Microbial genetic diversity in advanced life support systems.

摘要

To sustain manned, long-duration space travel and planetary exploration, NASA has established an Advanced Life Support (ALS) Program to develop a closed-loop system for oxygen, water, and food supplies. Although the importance of microorganisms in the functioning of the biological systems used in space has been recognized, little research has been conducted on the species diversity of the microorganisms responsible for resource recycling. Therefore, the microbial diversity in three ALS systems was analyzed with molecular biological techniques.; Since interactions between microorganisms and plant roots have a significant impact on plant growth and crop yields, microbial diversity on the rhizoplanes of five candidate crops grown in hydroponic or a solid matrix was characterized using 16S rRNA genes, and species diversity and community compositions varied among the different crops and growth matrices.; Biofilters have been widely used for removal of odors and volatile compounds from contaminated off-gas streams; however, the microbial ecology of the reactors is not well understood.
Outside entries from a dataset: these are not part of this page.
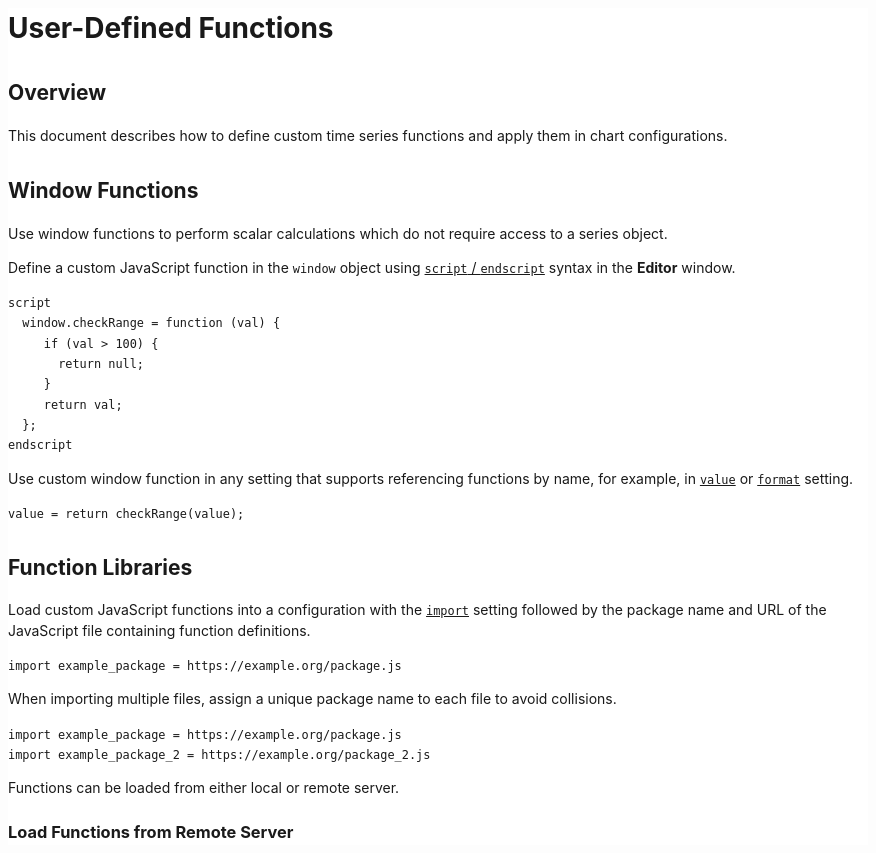 # User-Defined Functions

## Overview

This document describes how to define custom time series functions and apply them in chart configurations.

## Window Functions

Use window functions to perform scalar calculations which do not require access to a series object.

Define a custom JavaScript function in the `window` object using [`script` / `endscript`](./control-structures.md#script) syntax in the **Editor** window.

```ls
script
  window.checkRange = function (val) {
     if (val > 100) {
       return null;
     }
     return val;
  };
endscript
```

Use custom window function in any setting that supports referencing functions by name, for example, in [`value`](../widgets/shared/README.md#value) or [`format`](../widgets/shared/README.md#format) setting.

```ls
value = return checkRange(value);
```

## Function Libraries

Load custom JavaScript functions into a configuration with the [`import`](../configuration/README.md) setting followed by the package name and URL of the JavaScript file containing function definitions.

```ls
import example_package = https://example.org/package.js
```

When importing multiple files, assign a unique package name to each file to avoid collisions.

```ls
import example_package = https://example.org/package.js
import example_package_2 = https://example.org/package_2.js
```

Functions can be loaded from either local or remote server.

### Load Functions from Remote Server
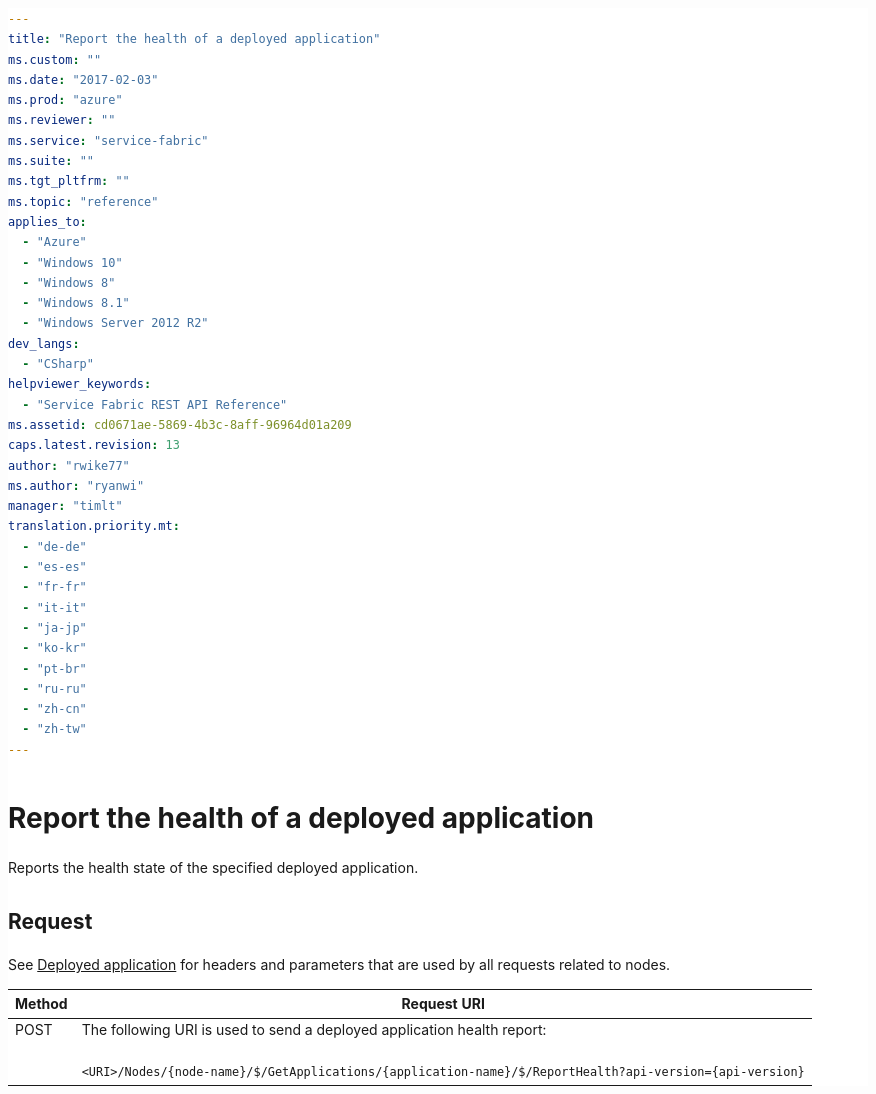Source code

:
 ```yaml
---
title: "Report the health of a deployed application"
ms.custom: ""
ms.date: "2017-02-03"
ms.prod: "azure"
ms.reviewer: ""
ms.service: "service-fabric"
ms.suite: ""
ms.tgt_pltfrm: ""
ms.topic: "reference"
applies_to: 
  - "Azure"
  - "Windows 10"
  - "Windows 8"
  - "Windows 8.1"
  - "Windows Server 2012 R2"
dev_langs: 
  - "CSharp"
helpviewer_keywords: 
  - "Service Fabric REST API Reference"
ms.assetid: cd0671ae-5869-4b3c-8aff-96964d01a209
caps.latest.revision: 13
author: "rwike77"
ms.author: "ryanwi"
manager: "timlt"
translation.priority.mt: 
  - "de-de"
  - "es-es"
  - "fr-fr"
  - "it-it"
  - "ja-jp"
  - "ko-kr"
  - "pt-br"
  - "ru-ru"
  - "zh-cn"
  - "zh-tw"
---
```

# Report the health of a deployed application
Reports the health state of the specified deployed application.  
  
## Request  
 See [Deployed application](deployed-application.md) for headers and parameters that are used by all requests related to nodes.  
  
|Method|Request URI|  
|------------|-----------------|  
|POST|The following URI is used to send a deployed application health report:<br /><br /> `<URI>/Nodes/{node-name}/$/GetApplications/{application-name}/$/ReportHealth?api-version={api-version}`|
Therefore, shifts of species richness and composition of both ammonia oxidizing bacteria (AOB) and total microorganisms were examined by using ammonia monooxygenase (amoA) and 16S rRNA genes, respectively, during the operation of a laboratory scale ammonia biofilter. Decreases were observed in the number of total microbial species during the 102 day trial, and community composition changed. Although the number of species of AOB did not change significantly with time, changes in population structure were observed.; To examine the possibility of producing potable water from wastewater, two fixed-film biological wastewater treatment reactors were tested for organic carbon and ammonia removal. Spatial distributions of the total, ammonia oxidizing, and denitrifying bacteria in biofilms at the end of the test were investigated by using 16S rRNA, amoA, and nitrous oxide reductase genes, respectively. In both reactors, the same spatial distribution patterns were observed between the total and AOB on the one hand, and denitrifying bacteria on the other. Decreases in the total microbial species richness were observed in both reactors, and increases in the AOB and decreases denitrifying bacteria in the ammonia removal reactor by comparing the inoculum and after 91 day test samples.